**The problem:** Copy every one of the records below word for word, omitting the pictures from your answer.

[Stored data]
++++++++++

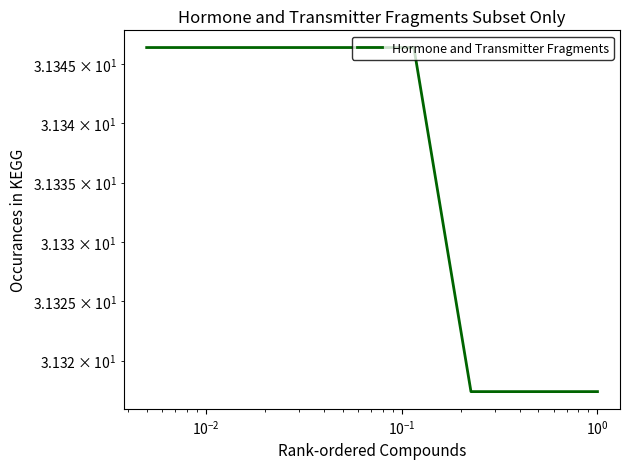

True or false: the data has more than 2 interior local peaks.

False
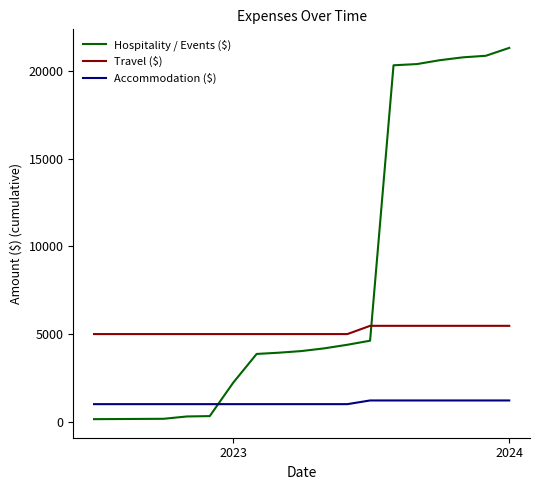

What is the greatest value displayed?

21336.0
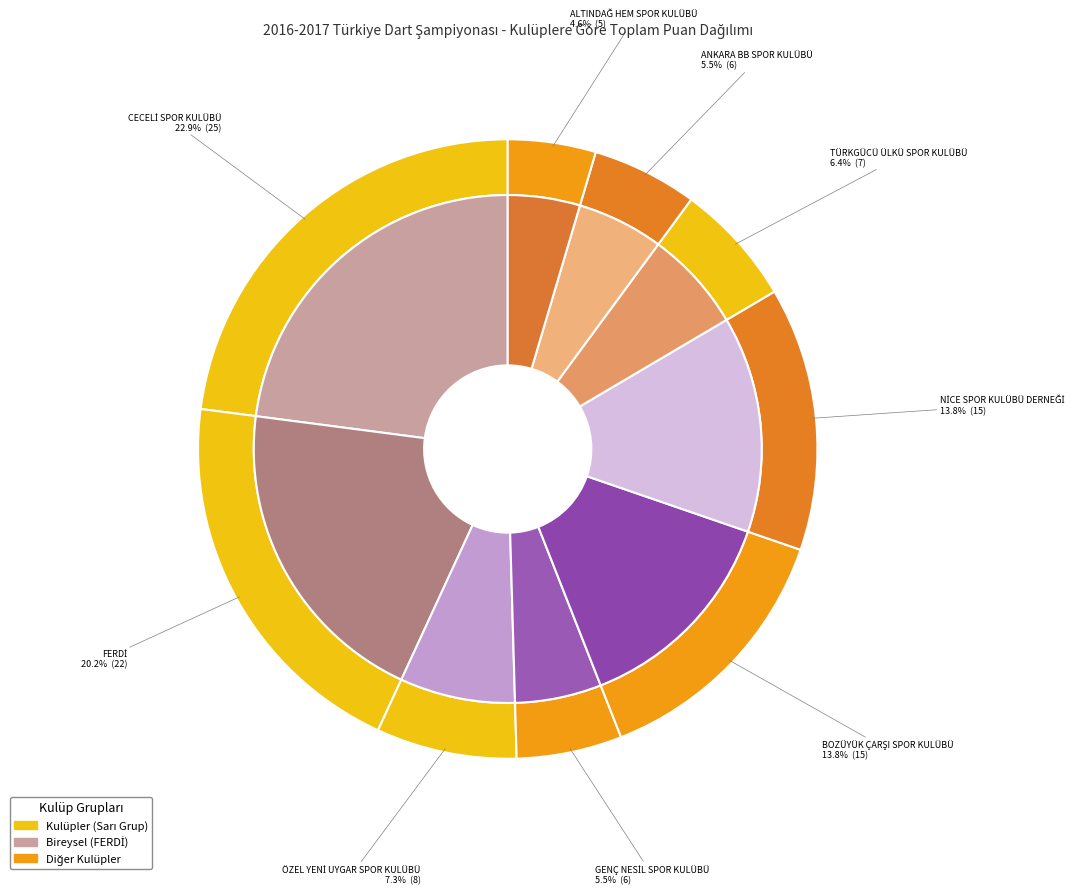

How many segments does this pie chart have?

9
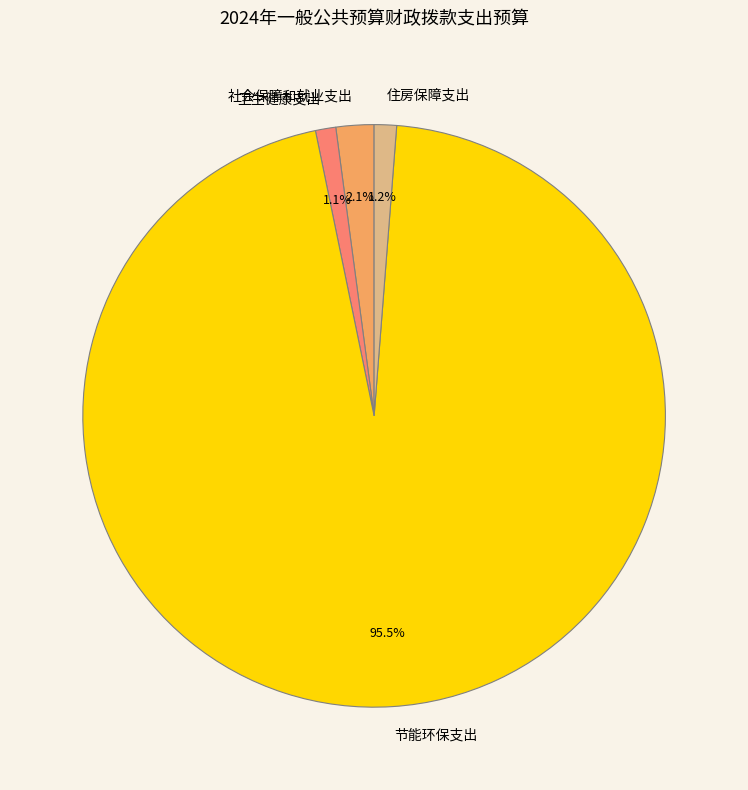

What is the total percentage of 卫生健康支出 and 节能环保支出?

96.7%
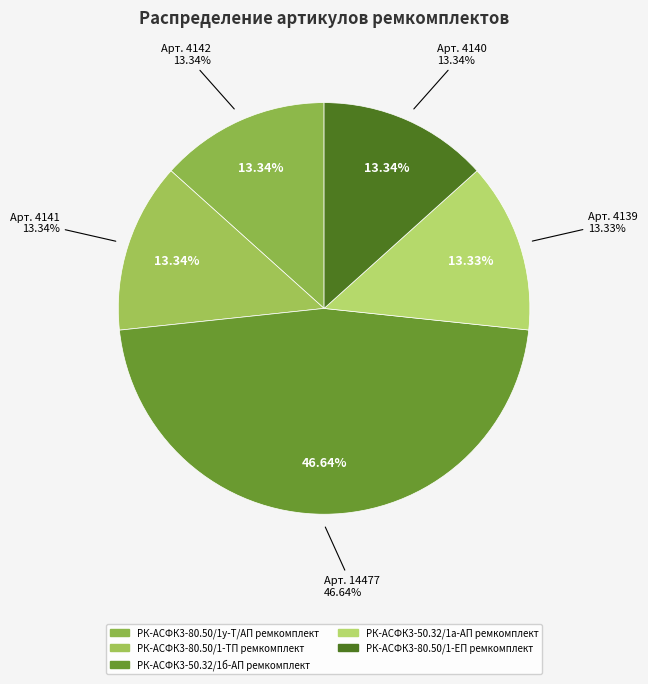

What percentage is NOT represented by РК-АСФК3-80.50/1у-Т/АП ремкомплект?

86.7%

++++++++++

**Response to the task:**
True or false: the data has more than 2 interior local peaks.

False

What is the greatest value displayed?

21336.0

How many segments does this pie chart have?

9

What is the total percentage of 卫生健康支出 and 节能环保支出?

96.7%

What percentage is NOT represented by РК-АСФК3-80.50/1у-Т/АП ремкомплект?

86.7%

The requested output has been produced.